Si cicak semakin sewot. Seluruh rayuannya tidak bisa mengubah
pendirian buaya. Ia masih mencari cara lain agar si buaya mau memberikan
makanan yang dijaganya.
"hehehehe...aku kagum terhadap sikap amanahmu, kawan," kata cecak memulai rayuannya. "Aku
harus belajar banyak kepadamu agar bisa menjadi makhluk yang punya
sikap amanah sepertimu. Tapi apakah kamu mau mengajariku, kawan?"
"Heemmmmm," si buaya mulai curiga terhadap perubahan sikap si cicak.

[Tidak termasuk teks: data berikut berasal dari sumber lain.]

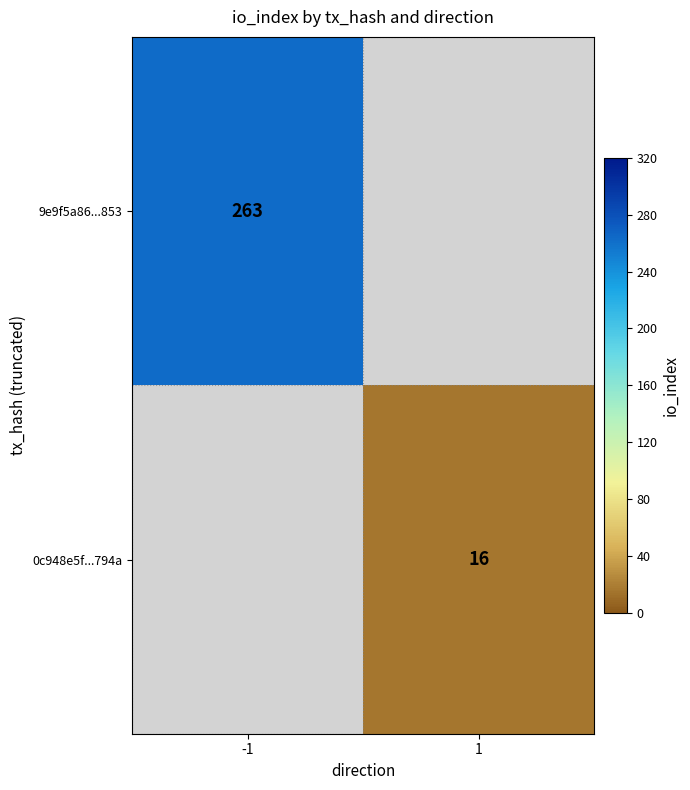

The 0c948e5f...794a series shows 16 at 1. True or false?

True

"Benar, buaya. Aku ingin belajar darimu. Aku ingin punya
pendirian kuat sepertimu. Aku ingin merobah sikapku yang salah. Aku
ingin bisa punya sikap amanah sepertimu. Aku ingin berubah, kawan."
Rupanya si Buaya mulai luluh hatinya. Ia mulai merasa iba
terhadap nasib si cecak. Ia percaya dan berpikir positif terhadap
perubahan sikap si cecak. Oleh karena itu, ia menyatakan bersedia
mengajari si cecak.
"Terima kasih, buaya. Terima kasih....ayo kita praktekkan sekarang saja yaaa.," kata si cicak kegirangan.
Si buaya terkejut mendengar kegembiraan si cecak dan ingin langsung mempraktekkan saat itu juga.
"Hah....mempraktekkanya sekarang?," kata si buaya keheranan. "Kok secepat itu kamu ingin belajar dariku?"
"Ya iyalah...khan aku kepingin secepatnya merobah sikap. Kalau ditunda-tunda nanti aku bisa berobah pikiran." kata si cicak.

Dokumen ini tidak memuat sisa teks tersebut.